Other sorts need no laser to “paint” their destination. One such is the smart 155 produced by Diehl and Rheinmetall, a pair of German firms. While descending on an area with potential targets in it, the 47kg shell ejects two submunitions (see diagram above). Each of these has a so-called ballute (a cross between a balloon and a parachute) to keep it aloft for as long as possible, and an infrared sensor and a radar that together scan for potential targets. If an object’s scanned signature matches something in a library of military targets which the submunition carries in its memory bank, the submunition fires an explosively formed penetrator at the target. Nexter and bae produce a similar system called 155 bonus, though its two submunitions descend on winglets rather than ballutes.
Smart shells do have drawbacks. Some use the global positioning system, which is jammable, to work out where they are. And a shell packed with electronics has less room for explosives.
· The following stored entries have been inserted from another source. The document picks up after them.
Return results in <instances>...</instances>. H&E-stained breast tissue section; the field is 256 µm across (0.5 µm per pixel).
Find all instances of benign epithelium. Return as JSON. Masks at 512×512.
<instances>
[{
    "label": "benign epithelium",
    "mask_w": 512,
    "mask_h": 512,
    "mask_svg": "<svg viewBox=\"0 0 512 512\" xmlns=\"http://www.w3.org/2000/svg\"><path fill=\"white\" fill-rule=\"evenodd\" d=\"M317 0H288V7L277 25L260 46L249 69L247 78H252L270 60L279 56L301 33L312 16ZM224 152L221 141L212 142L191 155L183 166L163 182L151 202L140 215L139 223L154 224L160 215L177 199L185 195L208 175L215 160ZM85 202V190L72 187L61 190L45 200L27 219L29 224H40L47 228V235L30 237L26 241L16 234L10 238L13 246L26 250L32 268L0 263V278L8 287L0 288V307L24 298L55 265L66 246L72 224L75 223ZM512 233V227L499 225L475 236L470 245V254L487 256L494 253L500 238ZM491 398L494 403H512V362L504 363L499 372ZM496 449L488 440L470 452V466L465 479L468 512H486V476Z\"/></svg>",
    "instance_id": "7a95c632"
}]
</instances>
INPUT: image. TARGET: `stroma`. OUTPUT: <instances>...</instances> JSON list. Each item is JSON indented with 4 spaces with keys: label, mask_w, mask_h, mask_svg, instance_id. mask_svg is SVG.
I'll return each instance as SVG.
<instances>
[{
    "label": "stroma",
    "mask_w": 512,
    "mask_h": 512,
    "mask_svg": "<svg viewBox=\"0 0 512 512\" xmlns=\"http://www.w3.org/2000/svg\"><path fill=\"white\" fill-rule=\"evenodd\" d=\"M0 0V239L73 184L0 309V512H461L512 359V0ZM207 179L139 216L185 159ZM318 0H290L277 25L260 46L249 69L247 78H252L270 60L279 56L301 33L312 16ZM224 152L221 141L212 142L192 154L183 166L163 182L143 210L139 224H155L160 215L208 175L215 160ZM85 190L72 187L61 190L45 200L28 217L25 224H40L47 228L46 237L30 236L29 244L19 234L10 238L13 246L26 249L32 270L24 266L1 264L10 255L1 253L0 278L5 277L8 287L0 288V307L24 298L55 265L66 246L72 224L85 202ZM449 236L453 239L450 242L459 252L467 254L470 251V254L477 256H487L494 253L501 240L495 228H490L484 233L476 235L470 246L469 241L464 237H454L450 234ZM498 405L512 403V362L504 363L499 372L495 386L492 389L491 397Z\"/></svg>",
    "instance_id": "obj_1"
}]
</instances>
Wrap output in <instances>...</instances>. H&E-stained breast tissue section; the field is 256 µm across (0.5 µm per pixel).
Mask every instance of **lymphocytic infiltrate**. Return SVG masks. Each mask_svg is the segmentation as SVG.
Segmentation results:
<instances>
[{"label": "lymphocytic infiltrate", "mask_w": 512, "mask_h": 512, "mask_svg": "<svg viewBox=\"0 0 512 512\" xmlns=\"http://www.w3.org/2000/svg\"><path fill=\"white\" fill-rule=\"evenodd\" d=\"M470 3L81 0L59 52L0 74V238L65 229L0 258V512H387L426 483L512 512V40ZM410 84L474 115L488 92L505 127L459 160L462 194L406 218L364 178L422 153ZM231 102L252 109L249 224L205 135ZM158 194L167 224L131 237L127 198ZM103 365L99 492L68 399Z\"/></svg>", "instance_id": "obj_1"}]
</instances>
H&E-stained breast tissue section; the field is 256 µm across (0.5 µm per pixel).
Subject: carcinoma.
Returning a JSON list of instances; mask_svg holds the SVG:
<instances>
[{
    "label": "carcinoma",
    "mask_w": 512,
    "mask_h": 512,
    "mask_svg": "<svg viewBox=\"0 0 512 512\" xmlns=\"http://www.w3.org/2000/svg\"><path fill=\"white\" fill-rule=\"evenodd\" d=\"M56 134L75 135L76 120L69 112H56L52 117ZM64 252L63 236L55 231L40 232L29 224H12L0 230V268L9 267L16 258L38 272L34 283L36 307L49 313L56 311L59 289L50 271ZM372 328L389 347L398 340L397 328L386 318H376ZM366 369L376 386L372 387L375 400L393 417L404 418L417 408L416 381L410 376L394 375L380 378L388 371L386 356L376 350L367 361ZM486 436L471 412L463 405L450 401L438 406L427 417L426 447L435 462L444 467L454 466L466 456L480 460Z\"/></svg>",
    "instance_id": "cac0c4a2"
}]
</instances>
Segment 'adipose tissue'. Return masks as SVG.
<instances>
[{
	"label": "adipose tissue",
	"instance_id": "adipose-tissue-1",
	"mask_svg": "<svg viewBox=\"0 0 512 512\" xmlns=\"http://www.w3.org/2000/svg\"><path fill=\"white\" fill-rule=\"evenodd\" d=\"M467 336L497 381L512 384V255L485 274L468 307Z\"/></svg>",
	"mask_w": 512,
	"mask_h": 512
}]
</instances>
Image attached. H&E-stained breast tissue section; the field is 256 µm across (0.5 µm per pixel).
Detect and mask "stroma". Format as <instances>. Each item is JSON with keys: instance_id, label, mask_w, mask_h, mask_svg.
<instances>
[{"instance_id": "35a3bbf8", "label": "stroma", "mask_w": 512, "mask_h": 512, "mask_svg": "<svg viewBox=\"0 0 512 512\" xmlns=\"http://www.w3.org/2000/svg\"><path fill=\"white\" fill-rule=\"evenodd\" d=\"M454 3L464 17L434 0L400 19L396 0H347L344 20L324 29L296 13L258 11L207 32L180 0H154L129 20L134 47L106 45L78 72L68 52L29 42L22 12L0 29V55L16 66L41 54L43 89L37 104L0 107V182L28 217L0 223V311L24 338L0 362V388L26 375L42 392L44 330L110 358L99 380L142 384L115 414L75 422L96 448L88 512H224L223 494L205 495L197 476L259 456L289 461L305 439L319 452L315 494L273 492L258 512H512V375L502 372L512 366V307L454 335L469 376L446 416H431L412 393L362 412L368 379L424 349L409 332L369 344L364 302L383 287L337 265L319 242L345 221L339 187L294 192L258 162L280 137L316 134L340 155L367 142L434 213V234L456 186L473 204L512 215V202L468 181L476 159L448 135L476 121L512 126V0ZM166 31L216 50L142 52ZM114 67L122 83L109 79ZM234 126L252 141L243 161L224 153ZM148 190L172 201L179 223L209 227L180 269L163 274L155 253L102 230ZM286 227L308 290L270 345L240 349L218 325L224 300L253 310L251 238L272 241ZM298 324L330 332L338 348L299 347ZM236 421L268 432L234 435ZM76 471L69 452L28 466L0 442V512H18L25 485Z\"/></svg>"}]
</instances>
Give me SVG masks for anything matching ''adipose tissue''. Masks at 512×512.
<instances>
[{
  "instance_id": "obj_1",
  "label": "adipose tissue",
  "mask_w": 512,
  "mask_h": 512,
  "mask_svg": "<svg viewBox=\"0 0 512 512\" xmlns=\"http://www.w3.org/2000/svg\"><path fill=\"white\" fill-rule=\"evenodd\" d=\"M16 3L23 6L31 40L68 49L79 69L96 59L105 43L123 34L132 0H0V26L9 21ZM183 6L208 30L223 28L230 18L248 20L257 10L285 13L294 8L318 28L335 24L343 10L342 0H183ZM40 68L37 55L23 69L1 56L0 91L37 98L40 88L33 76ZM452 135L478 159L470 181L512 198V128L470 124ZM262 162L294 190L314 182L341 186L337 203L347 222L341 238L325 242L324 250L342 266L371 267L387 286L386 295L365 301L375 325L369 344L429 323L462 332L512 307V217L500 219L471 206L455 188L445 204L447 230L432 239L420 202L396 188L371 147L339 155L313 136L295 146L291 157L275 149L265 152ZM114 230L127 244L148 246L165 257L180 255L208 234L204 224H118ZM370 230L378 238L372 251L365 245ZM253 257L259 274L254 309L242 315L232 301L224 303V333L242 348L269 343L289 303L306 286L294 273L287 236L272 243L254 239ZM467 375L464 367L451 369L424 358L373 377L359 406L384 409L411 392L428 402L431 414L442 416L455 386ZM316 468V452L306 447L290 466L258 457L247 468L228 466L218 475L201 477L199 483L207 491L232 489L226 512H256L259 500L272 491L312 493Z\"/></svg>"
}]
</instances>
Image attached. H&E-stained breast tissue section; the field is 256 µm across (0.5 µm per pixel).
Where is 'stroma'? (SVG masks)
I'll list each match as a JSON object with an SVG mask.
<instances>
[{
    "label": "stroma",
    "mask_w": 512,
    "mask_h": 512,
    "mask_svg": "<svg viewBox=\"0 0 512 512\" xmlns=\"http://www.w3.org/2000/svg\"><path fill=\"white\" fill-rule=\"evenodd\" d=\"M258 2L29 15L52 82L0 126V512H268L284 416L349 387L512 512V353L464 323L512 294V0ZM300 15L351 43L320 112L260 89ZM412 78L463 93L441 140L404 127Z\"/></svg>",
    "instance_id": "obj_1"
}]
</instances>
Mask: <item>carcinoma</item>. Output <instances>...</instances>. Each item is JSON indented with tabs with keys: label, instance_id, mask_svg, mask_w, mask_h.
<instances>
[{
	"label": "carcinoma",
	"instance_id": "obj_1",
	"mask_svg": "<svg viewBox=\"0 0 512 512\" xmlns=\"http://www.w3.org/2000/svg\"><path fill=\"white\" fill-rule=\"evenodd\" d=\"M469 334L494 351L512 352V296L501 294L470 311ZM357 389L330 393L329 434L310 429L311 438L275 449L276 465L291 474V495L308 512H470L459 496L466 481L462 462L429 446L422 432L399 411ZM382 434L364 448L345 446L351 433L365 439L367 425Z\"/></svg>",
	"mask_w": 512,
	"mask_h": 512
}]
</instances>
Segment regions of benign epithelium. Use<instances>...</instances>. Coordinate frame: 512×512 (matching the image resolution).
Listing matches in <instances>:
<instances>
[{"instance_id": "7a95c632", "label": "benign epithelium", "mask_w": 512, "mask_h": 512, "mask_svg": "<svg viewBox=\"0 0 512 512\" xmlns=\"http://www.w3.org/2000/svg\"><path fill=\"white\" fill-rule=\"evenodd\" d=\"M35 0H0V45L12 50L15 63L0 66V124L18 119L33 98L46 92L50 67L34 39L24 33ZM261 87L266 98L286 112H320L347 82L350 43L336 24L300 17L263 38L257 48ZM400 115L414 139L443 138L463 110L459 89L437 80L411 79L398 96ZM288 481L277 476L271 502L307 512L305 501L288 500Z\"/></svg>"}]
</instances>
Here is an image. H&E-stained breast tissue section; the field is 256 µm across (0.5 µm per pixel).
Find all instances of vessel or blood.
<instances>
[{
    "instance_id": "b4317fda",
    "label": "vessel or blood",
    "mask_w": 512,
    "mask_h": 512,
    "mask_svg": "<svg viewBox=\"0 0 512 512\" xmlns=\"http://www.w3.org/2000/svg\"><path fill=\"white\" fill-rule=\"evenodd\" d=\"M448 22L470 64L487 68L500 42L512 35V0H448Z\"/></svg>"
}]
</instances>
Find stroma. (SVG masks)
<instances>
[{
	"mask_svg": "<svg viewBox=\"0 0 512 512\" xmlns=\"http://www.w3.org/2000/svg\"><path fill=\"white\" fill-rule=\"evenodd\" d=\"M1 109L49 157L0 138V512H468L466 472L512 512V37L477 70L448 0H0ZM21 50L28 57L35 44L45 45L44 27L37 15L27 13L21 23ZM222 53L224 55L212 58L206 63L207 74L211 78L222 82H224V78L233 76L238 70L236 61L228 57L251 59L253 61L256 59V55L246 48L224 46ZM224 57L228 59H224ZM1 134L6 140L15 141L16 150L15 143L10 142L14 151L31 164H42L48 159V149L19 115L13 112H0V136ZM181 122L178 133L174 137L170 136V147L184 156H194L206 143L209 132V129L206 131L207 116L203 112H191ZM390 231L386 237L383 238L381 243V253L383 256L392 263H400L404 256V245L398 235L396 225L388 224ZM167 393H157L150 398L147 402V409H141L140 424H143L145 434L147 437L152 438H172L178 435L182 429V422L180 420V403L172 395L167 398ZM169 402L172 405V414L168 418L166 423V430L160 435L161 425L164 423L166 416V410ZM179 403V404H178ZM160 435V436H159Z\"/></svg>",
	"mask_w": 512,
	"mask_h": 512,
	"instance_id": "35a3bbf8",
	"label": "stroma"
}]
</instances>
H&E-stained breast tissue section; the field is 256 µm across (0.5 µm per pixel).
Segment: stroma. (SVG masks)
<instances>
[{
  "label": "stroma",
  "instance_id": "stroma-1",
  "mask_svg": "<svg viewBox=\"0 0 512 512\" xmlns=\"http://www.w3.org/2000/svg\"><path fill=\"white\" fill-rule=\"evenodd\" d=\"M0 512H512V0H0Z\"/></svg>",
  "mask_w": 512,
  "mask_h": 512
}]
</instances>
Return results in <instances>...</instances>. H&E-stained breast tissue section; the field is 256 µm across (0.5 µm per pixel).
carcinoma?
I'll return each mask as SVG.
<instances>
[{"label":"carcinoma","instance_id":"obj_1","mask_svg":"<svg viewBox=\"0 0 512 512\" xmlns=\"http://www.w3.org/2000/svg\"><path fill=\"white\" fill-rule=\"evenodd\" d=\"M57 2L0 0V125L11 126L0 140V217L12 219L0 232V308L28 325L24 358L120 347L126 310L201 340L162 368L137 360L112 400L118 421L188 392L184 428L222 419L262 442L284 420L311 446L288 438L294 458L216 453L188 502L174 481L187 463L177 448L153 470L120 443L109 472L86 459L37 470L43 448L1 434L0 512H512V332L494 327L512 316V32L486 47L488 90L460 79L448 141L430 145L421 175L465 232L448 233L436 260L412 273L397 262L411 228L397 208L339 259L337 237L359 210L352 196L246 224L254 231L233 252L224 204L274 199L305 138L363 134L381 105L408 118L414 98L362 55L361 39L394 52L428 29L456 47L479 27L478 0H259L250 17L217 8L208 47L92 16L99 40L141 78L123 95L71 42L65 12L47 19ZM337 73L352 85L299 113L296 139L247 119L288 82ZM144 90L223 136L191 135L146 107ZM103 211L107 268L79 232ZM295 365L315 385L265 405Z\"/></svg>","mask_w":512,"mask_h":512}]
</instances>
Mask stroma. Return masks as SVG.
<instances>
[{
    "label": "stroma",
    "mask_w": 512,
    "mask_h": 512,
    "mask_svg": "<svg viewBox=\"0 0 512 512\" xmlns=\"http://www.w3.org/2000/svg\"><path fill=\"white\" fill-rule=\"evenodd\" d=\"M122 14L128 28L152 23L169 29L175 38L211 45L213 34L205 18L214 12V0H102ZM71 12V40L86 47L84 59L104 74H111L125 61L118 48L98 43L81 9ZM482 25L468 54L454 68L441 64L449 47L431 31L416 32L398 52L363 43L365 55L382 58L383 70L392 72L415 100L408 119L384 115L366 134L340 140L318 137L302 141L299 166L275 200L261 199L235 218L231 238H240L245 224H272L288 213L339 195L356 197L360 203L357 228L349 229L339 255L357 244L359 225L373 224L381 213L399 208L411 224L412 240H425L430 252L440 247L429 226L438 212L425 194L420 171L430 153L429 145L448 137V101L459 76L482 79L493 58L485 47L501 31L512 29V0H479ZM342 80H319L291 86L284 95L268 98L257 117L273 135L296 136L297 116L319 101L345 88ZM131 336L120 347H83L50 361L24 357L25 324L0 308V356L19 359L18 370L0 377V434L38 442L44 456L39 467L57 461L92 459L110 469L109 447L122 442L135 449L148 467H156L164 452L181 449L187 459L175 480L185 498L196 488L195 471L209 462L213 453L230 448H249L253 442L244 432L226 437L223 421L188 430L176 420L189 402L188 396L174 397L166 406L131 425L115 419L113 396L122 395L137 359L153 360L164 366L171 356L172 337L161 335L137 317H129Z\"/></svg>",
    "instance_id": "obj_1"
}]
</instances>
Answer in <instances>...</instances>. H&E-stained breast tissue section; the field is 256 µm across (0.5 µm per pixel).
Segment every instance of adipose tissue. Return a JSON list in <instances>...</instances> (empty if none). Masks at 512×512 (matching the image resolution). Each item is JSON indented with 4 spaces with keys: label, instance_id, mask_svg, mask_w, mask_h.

Those electronics, moreover, have a tendency to degrade over the course of time. Such a shell may thus have a shelf life as short as 15 years. That might not sound too bad. But a single 155 bonus shell costs about $40,000, an order of magnitude more than a standard round, so reordering is expensive.
I need ammunition, not a ride
How much firepower of this sort has been sent to Ukraine is not public information. But the Ukrainians claim it is insufficient. A colonel who requested anonymity laments that his country remains “in waiting mode” for these systems. Andrew Milburn, founder of Mozart Group, a charity that trains soldiers in Ukraine, agrees. Mr Milburn, who was until 2019 a colonel in the American Marine Corps and who led special operations in the Middle East, reckons not enough high-tech Western artillery has been sent to give the Ukrainians an edge.
Perhaps, though, the balance of power will change anyway. According to Molfar, a Ukrainian intelligence firm with eight analysts who collect data on Russian artillery shots, the accuracy of Russian artillery strikes is broadly declining. (Users of the information Molfar provides include the Security Service of Ukraine, known as the sbu, and America’s defence department.) Russia’s stocks of precision shells are therefore probably dwindling.
Aiming is another difficulty. Mr Milburn says Ukraine suffers from a woeful shortage of longer-range reconnaissance drones like the ScanEagle, a product of Insitu, a subsidiary of Boeing. He says many more such drones are needed to transmit the co-ordinates of targets to the fire-direction centres that assign shots to artillery crews. But Russia also appears to be struggling to collect good data on targets.
Olga Khmil, one of Molfar’s intelligence analysts, says Russia is now using group channels in messaging apps like Telegram to aim its artillery better. Russians pretending to be Ukrainians on these channels feign fear of shelling in order to elicit information about infrastructure that has and has not been hit. On May 24th the sbu revealed an even more devious approach to such espionage. The agency said it had discovered that Russian intelligence was using smartphone games to induce unwitting youngsters to snap and upload geotagged photos of critical infrastructure, military and civilian. In exchange, players receive virtual prizes of no value outside the video-game world. And Russia gets to wreck their country.